# Gravity



## fschris (Oct 31, 2009)

this was 'made' for 3d so I may go see it at movies.... looks intense even though I dis like Sandra bullock....apparently the 10 minute opening sequence is incredible


----------



## Mike Edwards (Mar 10, 2011)

I saw the trailer for this recently. looks kinda interesting. I'll give it a chance


----------



## tripplej (Oct 23, 2011)

The trailer is very interesting to say the least. I just wonder if the movie itself will be worth it.
I will check out the reviews and if it lives up to the hype will check it out in 3d. Thanks for sharing.


----------



## Peter Loeser (Aug 11, 2012)

tripplej said:


> The trailer is very interesting to say the least. I just wonder if the movie itself will be worth it.
> I will check out the reviews and if it lives up to the hype will check it out in 3d. Thanks for sharing.


Yeah, gonna wait for some reviews before I see this one.


----------



## tripplej (Oct 23, 2011)

Peter Loeser said:


> Yeah, gonna wait for some reviews before I see this one.


I have been taken by great trailers in the past and then come to find out that the movie is terrible or all the best scenes were actually from the trailer! 

So, while this one looks impressive, I will wait and see what the general opinion is. Best case, will see it in theaters, worse case, a rental.


----------



## Peter Loeser (Aug 11, 2012)

tripplej said:


> I have been taken by great trailers in the past and then come to find out that the movie is terrible or all the best scenes were actually from the trailer!
> 
> So, while this one looks impressive, I will wait and see what the general opinion is. Best case, will see it in theaters, worse case, a rental.


Agreed. What part of Texas are you from tripple? Just curious if you're nearby and where you go for 3D.


----------



## tripplej (Oct 23, 2011)

Peter Loeser said:


> Agreed. What part of Texas are you from tripple? Just curious if you're nearby and where you go for 3D.


NW Houston - in between Jersey Village and Cypress in unincorporated Houston. 

For movies for the whole family we usually go to Movie Tavern which is on hwy 249. It is a dinner theater place perfect for the whole family. Can order a full meal and watch the movie. Plus the kids will eat pizza and have a good time. 

For IMAX, we go to Silverado near Tomball. 

Where are you?


----------



## Peter Loeser (Aug 11, 2012)

tripplej said:


> NW Houston - in between Jersey Village and Cypress in unincorporated Houston.
> 
> For movies for the whole family we usually go to Movie Tavern which is on hwy 249. It is a dinner theater place perfect for the whole family. Can order a full meal and watch the movie. Plus the kids will eat pizza and have a good time.
> 
> ...


Oh, you are up near Dale Rasco.
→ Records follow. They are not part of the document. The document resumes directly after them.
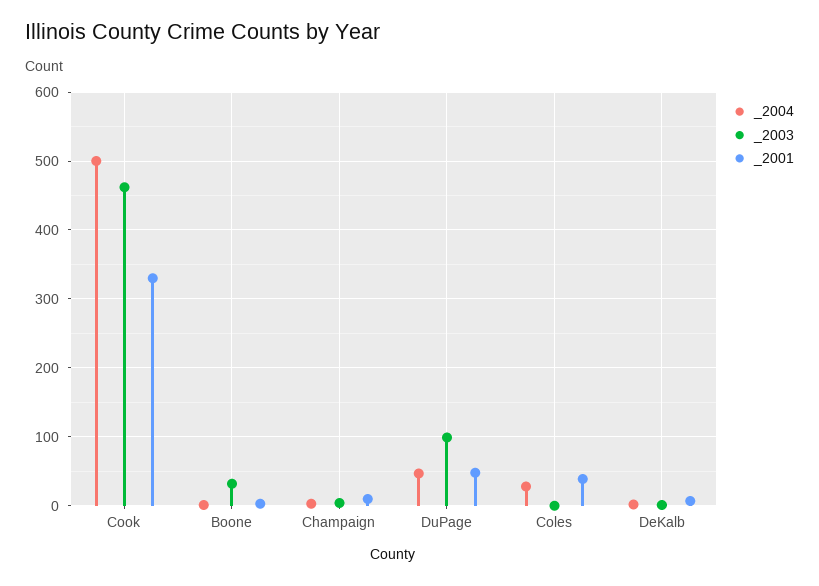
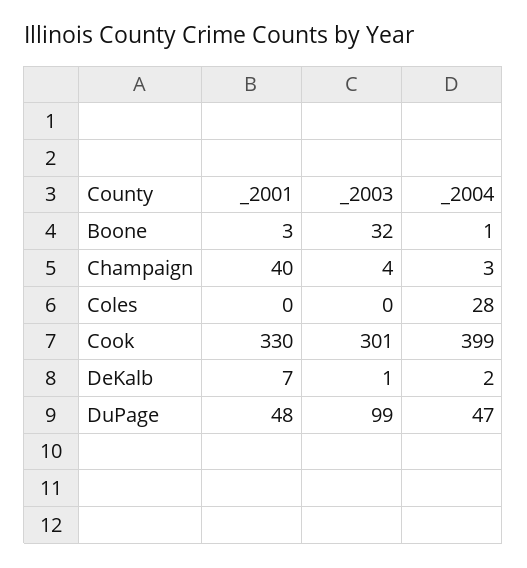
  {
    "_2004": {
-     "Cook": 500,
+     "Cook": 399,
      "Boone": 1,
      "Champaign": 3,
      "DuPage": 47,
      "Coles": 28,
      "DeKalb": 2
    },
    "_2003": {
-     "Cook": 460,
+     "Cook": 301,
      "Boone": 32,
      "Champaign": 4,
      "DuPage": 99,
      "Coles": 0,
      "DeKalb": 1
    },
    "_2001": {
      "Cook": 330,
      "Boone": 3,
-     "Champaign": 10,
+     "Champaign": 40,
      "DuPage": 48,
-     "Coles": 40,
+     "Coles": 0,
      "DeKalb": 7
    }
  }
Now I'm wondering if we met at Dale's house last November for the sub shootout/GTG? I'm lucky if I can remember the names much less the corresponding forum users :scratch:

I am located in Houston not far from Cypress. I've been to the Imax at Silverado. There's also a Studio Movie Grille about 5 mins from my house, pretty similar to the Movie Tavern.


----------



## tripplej (Oct 23, 2011)

Studio Movie Grill is good as well. Same as Movie Tavern. Nice place to get a full meal (restaurant style) and you can watch a movie and drink a beer/wine as well.


----------